La segunda pregunta es ¿a qué se debe la crisis de este valor? Es muy probable que las causas sean múltiples, pero entre ellas está la excesiva y creciente importancia que se le viene dando al dinero. Y es que nos pasamos la vida intentando conseguir lo que necesitamos y, más aún, lo que creemos necesitar. Aunque nuestras apetencias son de todo tipo, las primeras que deseamos satisfacer suelen ser las materiales: obtener lo indispensable para vivir lo mejor posible. Pero esto no siempre es fácil de conseguir. En el llamado primer mundo, hay tal abundancia de bienes materiales que una parte de nosotros tiene a su alcance la gran mayoría de ellos y algunos de cierto valor, como la vivienda, el automóvil, el televisor, etc., incluso duplicados.

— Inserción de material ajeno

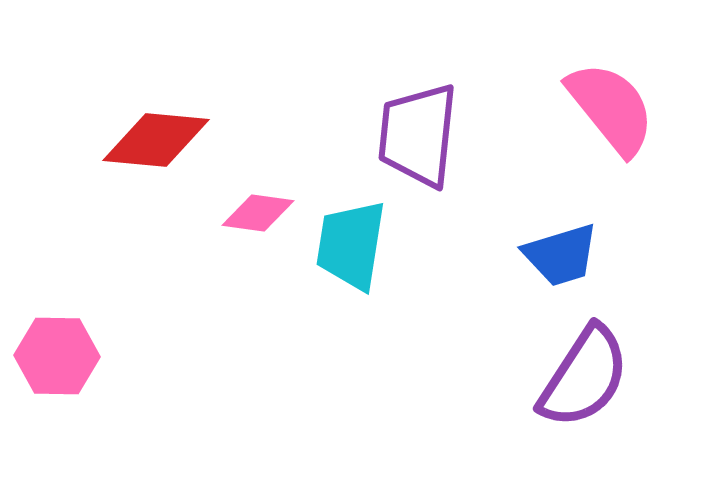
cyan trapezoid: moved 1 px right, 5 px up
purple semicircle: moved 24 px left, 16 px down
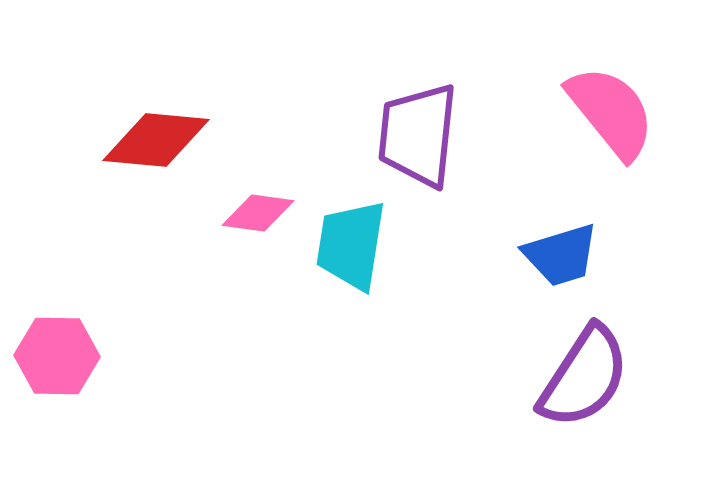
pink semicircle: moved 4 px down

No exagero si digo que esta sociedad de la opulencia nos ha atrapado en un sinsentido. Desde que nacemos, se nos incita a acumular: cuando somos pequeños, más cosas para jugar; y cuando vamos creciendo, más bienes para consumir. Pero nada se nos regala: los obtenemos a cambio de dinero. Y como es mucho lo que tenemos que acaparar, también son muchos los valores que tenemos que entregar a cambio. Entre los valores que hemos sacrificado —y esto es lo que ahora me interesa— figura el de la decencia. Y es que una parte relevante de la sociedad no ha dudado en recurrir a actos moralmente reprobables, como pueden ser las “comisiones exorbitantes”, para entrar en la rueda de la acumulación de muchos medios económicos procedentes del inmoral mundo del pelotazo. Recientemente, Ignacio Camacho en el ABC se refería a ello en un artículo titulado La Jerga del Mangazo que es la empleada por los corruptos (entre la que citaba: “de ésta nos quitamos las legañas”, “billetes para asar una vaca”, “yo he venido a la política para forrarme”, “hay que celebrarlo con un volquete de putas”, “Otro cacahuete para el mono”, “Vienen a quitarnos la manteca”), lo cual es una prueba indubitada de la evaporación de la decencia.

La tercera y última cuestión es si existe alguna manera de reimplantar la decencia en nuestra sociedad. A pesar de que suelo ser optimista, lo veo difícil. Además de porque vivimos en una sociedad en la que no son muy bien acogidos los valores, porque son muchos más los que prefieren la cultura de la subvención que la del esfuerzo. Y, claro, el pelotazo no exige mucho sudor.